Volf continues to peer through his rose-colored spectacles:
Third, separation of religion and rule. Just because world religions have what Nietzsche called “two worlds” account of reality, transcendent and mundane, and give primacy to the transcendent realm, they contain a clear impulse to construe “religion” and “politics” as two distinct, though intersecting, cultural territories.
In much of Islam, politics and religion are inseparable, and the wish of many worldwide Muslims to see sharia law imposed not just on their own community, but on everyone, shows Volf’s ignorance.  And, of course, many Protestants in the U.S. want a theocracy. Is Volf ignorant of that, too?
Volf never gets to Fundamental Value Number Four, and although I may have missed it, I think it’s a mistake. And perhaps his conclusion contains a mistake as well:

For the sake of the identity and reputation of the religions themselves and for the sake of justice and peace in the world, religions need permanent reformation.
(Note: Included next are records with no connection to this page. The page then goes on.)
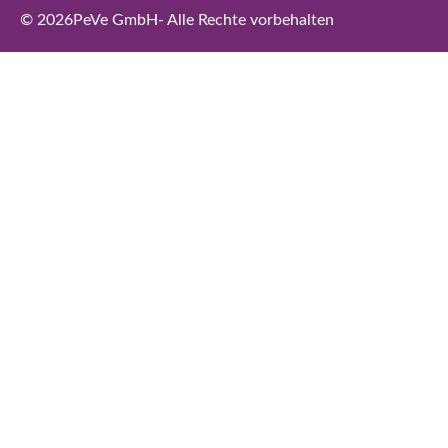
© 2026
PeVe GmbH
- Alle Rechte vorbehalten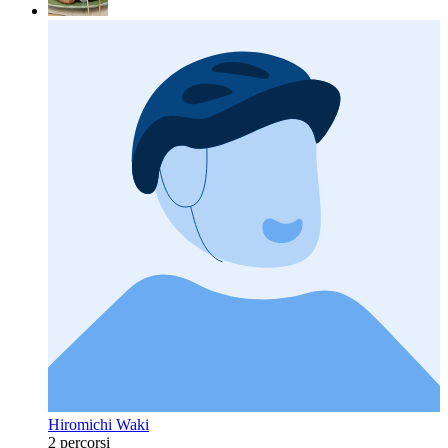
Hiromichi Waki
2 percorsi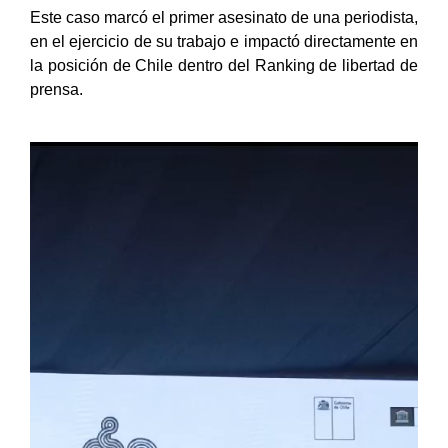
Este caso marcó el primer asesinato de una periodista,
en el ejercicio de su trabajo e impactó directamente en
la posición de Chile dentro del Ranking de libertad de
prensa.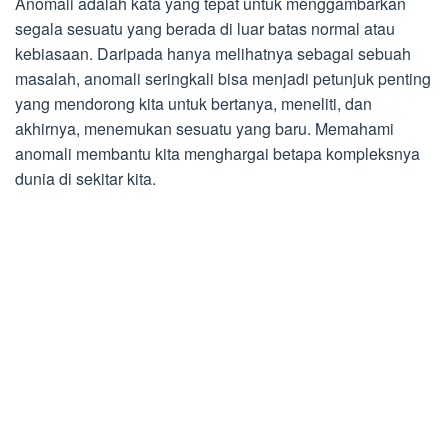
Anomali adalah kata yang tepat untuk menggambarkan
segala sesuatu yang berada di luar batas normal atau
kebiasaan. Daripada hanya melihatnya sebagai sebuah
masalah, anomali seringkali bisa menjadi petunjuk penting
yang mendorong kita untuk bertanya, meneliti, dan
akhirnya, menemukan sesuatu yang baru. Memahami
anomali membantu kita menghargai betapa kompleksnya
dunia di sekitar kita.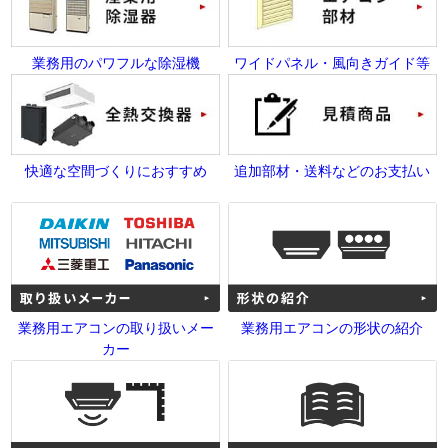
業務用のパワフルな除湿機
ワイドパネル・風向きガイド等
快適な空間づくりにおすすめ
追加部材・送料などのお支払い
業務用エアコンの取り扱いメー
業務用エアコンの形状の紹介
カー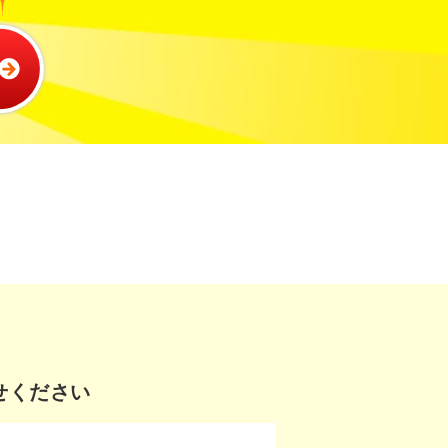
せください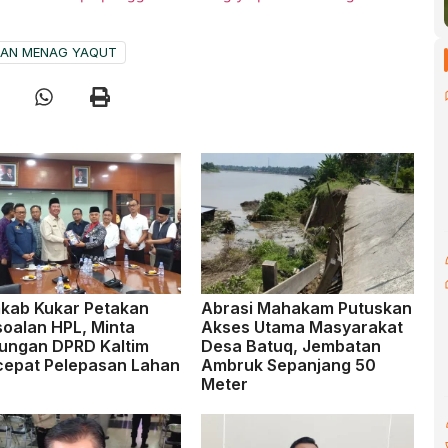
AN MENAG YAQUT
kab Kukar Petakan
Abrasi Mahakam Putuskan
soalan HPL, Minta
Akses Utama Masyarakat
ungan DPRD Kaltim
Desa Batuq, Jembatan
cepat Pelepasan Lahan
Ambruk Sepanjang 50
Meter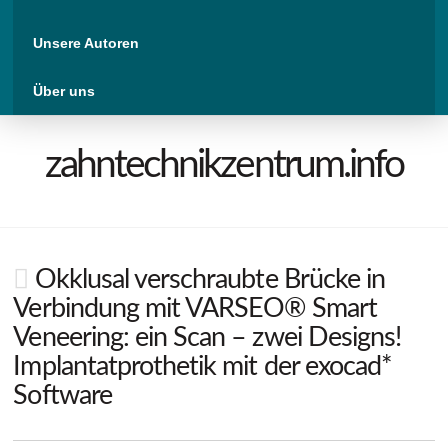
Unsere Autoren
Über uns
zahntechnikzentrum.info
Okklusal verschraubte Brücke in
Verbindung mit VARSEO® Smart
Veneering: ein Scan – zwei Designs!
Implantatprothetik mit der exocad*
Software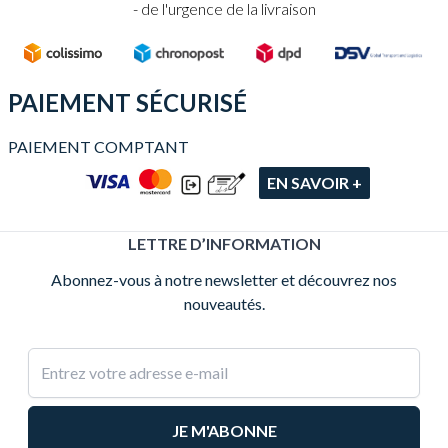
de l'urgence de la livraison
PAIEMENT SÉCURISÉ
PAIEMENT COMPTANT
EN SAVOIR +
LETTRE D’INFORMATION
Abonnez-vous à notre newsletter et découvrez nos
nouveautés.
Adresse e-mail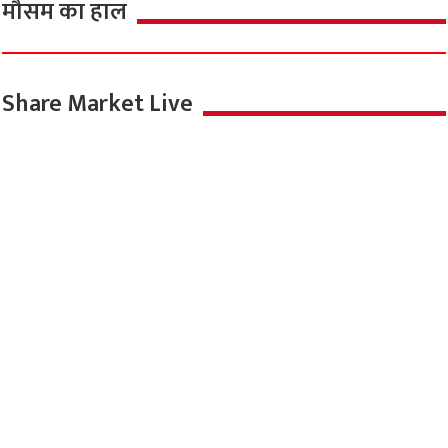
मौसम का हाल
Share Market Live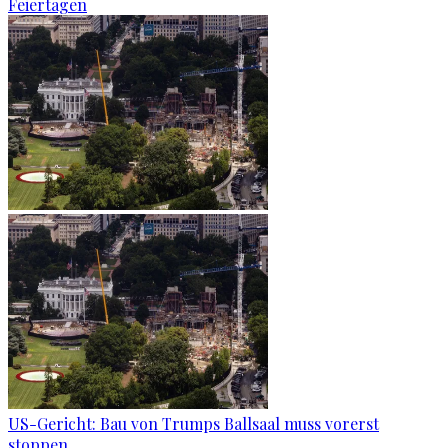
Feiertagen
US-Gericht: Bau von Trumps Ballsaal muss vorerst
stoppen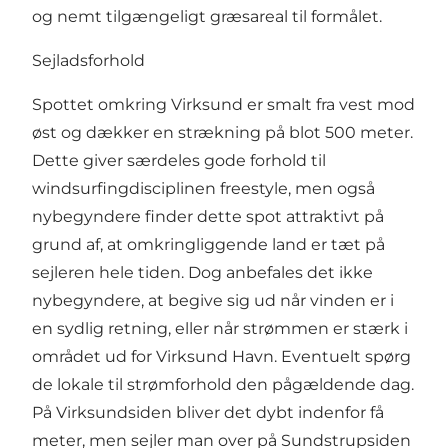
og nemt tilgængeligt græsareal til formålet.
Sejladsforhold
Spottet omkring Virksund er smalt fra vest mod
øst og dækker en strækning på blot 500 meter.
Dette giver særdeles gode forhold til
windsurfingdisciplinen freestyle, men også
nybegyndere finder dette spot attraktivt på
grund af, at omkringliggende land er tæt på
sejleren hele tiden. Dog anbefales det ikke
nybegyndere, at begive sig ud når vinden er i
en sydlig retning, eller når strømmen er stærk i
området ud for Virksund Havn. Eventuelt spørg
de lokale til strømforhold den pågældende dag.
På Virksundsiden bliver det dybt indenfor få
meter, men sejler man over på Sundstrupsiden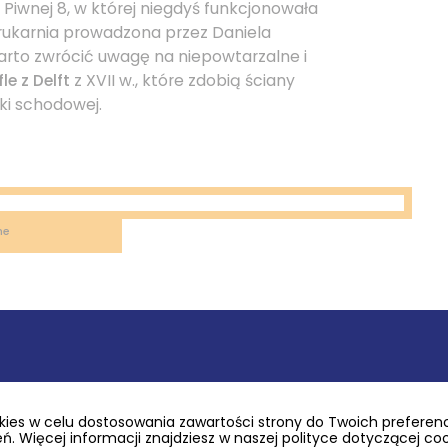
. Piwnej 8, w której niegdyś funkcjonowała
rukarnia prowadzona przez Daniela
arto zwrócić uwagę na niepowtarzalne i
le z Delft
z XVII w., które zdobią ściany
ki schodowej.
ne
ies w celu dostosowania zawartości strony do Twoich preferencj
st 2 ha parkiem, w którym na turystów
. Więcej informacji znajdziesz w naszej polityce dotyczącej co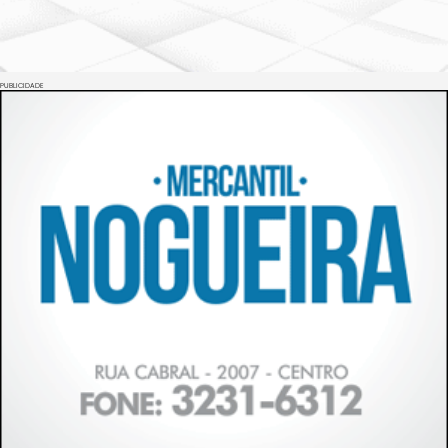
PUBLICIDADE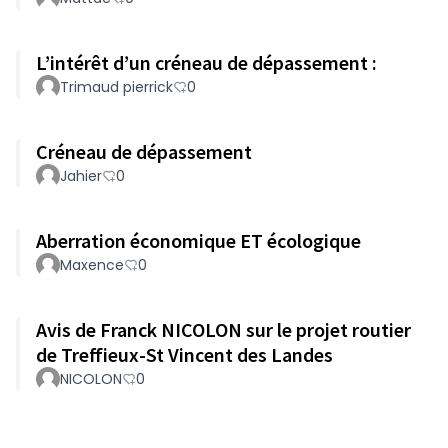
L’intérêt d’un créneau de dépassement :
Trimaud pierrick
0
Créneau de dépassement
Jahier
0
Aberration économique ET écologique
Maxence
0
Avis de Franck NICOLON sur le projet routier
de Treffieux-St Vincent des Landes
NICOLON
0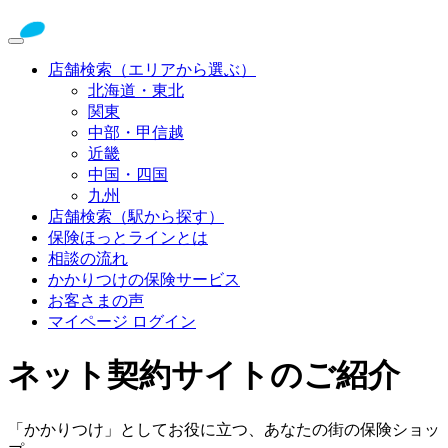
店舗検索（エリアから選ぶ）
北海道・東北
関東
中部・甲信越
近畿
中国・四国
九州
店舗検索（駅から探す）
保険ほっとラインとは
相談の流れ
かかりつけの保険サービス
お客さまの声
マイページ ログイン
ネット契約サイトのご紹介
「かかりつけ」としてお役に立つ、あなたの街の保険ショッ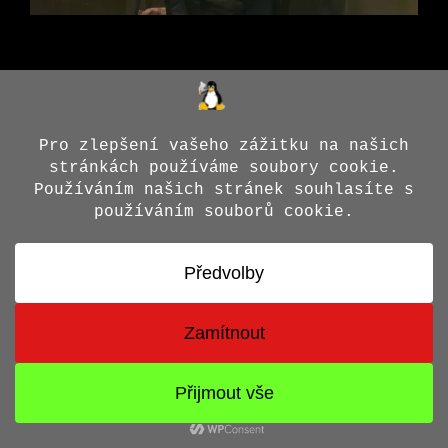
© 2026 Jiří X. Doležal
• Vytvořeno s
GeneratePress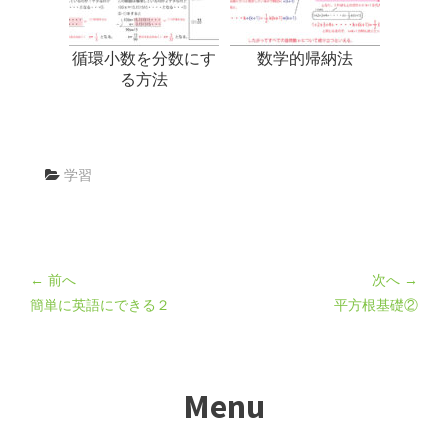
循環小数を分数にす
数学的帰納法
る方法
学習
← 前へ
次へ →
簡単に英語にできる２
平方根基礎②
Menu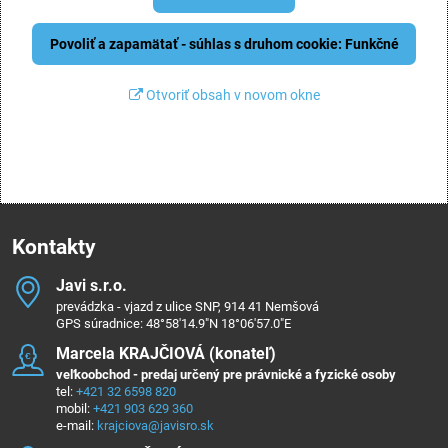
Povoliť a zapamätať - súhlas s druhom cookie: Funkčné
Otvoriť obsah v novom okne
Kontakty
Javi s​.r​.o​.
prevádzka - vjazd z ulice SNP, 914 41 Nemšová
GPS súradnice: 48°58'14.9"N 18°06'57.0"E
Marcela KRAJČIOVÁ (konateľ)
veľkoobchod - predaj určený pre právnické a fyzické osoby
tel:
+421 32 6598 820
mobil:
+421 903 629 360
e-mail:
krajciova@javisro.sk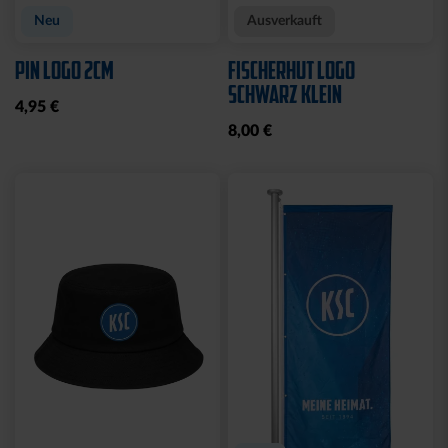
Neu
Ausverkauft
PIN LOGO 2CM
FISCHERHUT LOGO
SCHWARZ KLEIN
4,95 €
8,00 €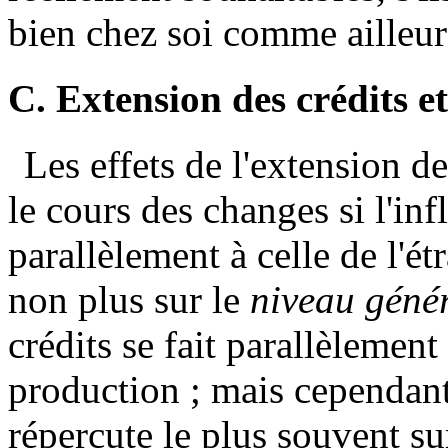
bien chez soi comme ailleur
C. Extension des crédits e
Les effets de l'extension de
le cours des changes si l'inf
parallèlement à celle de l'ét
non plus sur le
niveau géné
crédits se fait parallèlement
production ; mais cependant 
répercute le plus souvent s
At the heart of reformation must lie the conviction that, as the Apostle Peter put it in the first public sermon he preached, that “we must obey God rather than any human authority” (Acts 5:29), asserting that “religion” and “state” are two distinct cultural systems. Such reformation of religions will not stop the blood and tears from flowing, but religions will no longer be implicated in the carnage.

I think he screwed up here, for Peter’s statement is the precise basis for religious malfeasance. I suspect a typo or poor editing. But at any rate, to expect Muslims who favor sharia law to accept a distinction between the political and the religous is to expect a miracle.

In the end, I think that Volf’s love of liberal Christianity has blinded him to what many religions really preach, and what many of the faithful really believe. He appears to think that, if properly interpreted, all religions are as tolerant and benign as his own. But that’s the rub, for “properly interpreted” is tautological, which to Volf seems to mean “religions that see the world the way mine does.” The fact is that religions don’t and can’t, for the conflicting moral codes of religion cannot be harmonized, based as they are on incompatible beliefs about gods and what they want.

Volf’s essay is, I suspect, based largely on fear: a fear that many religions—particularly the one whose adherents struck in Paris—aren’t really as benign as his own, and will continue to inspire murder, suffering, and oppression. Perhaps he also fears the increasing level of nonbelief in his own land. To quell these fears, Volf spends an entire article telling us that “true” religion doesn’t do these things. But of course it does, and Volf’s apologetics, which call for even more religion after a religiously-inspired mass murder, are ironic, lame, and pathetic.

By all means let us have “true” religion: religion that is tolerant, not divisive, and having a genuinely universal and beneficent moral code. That “true religion”, by the way, is called “humanism”.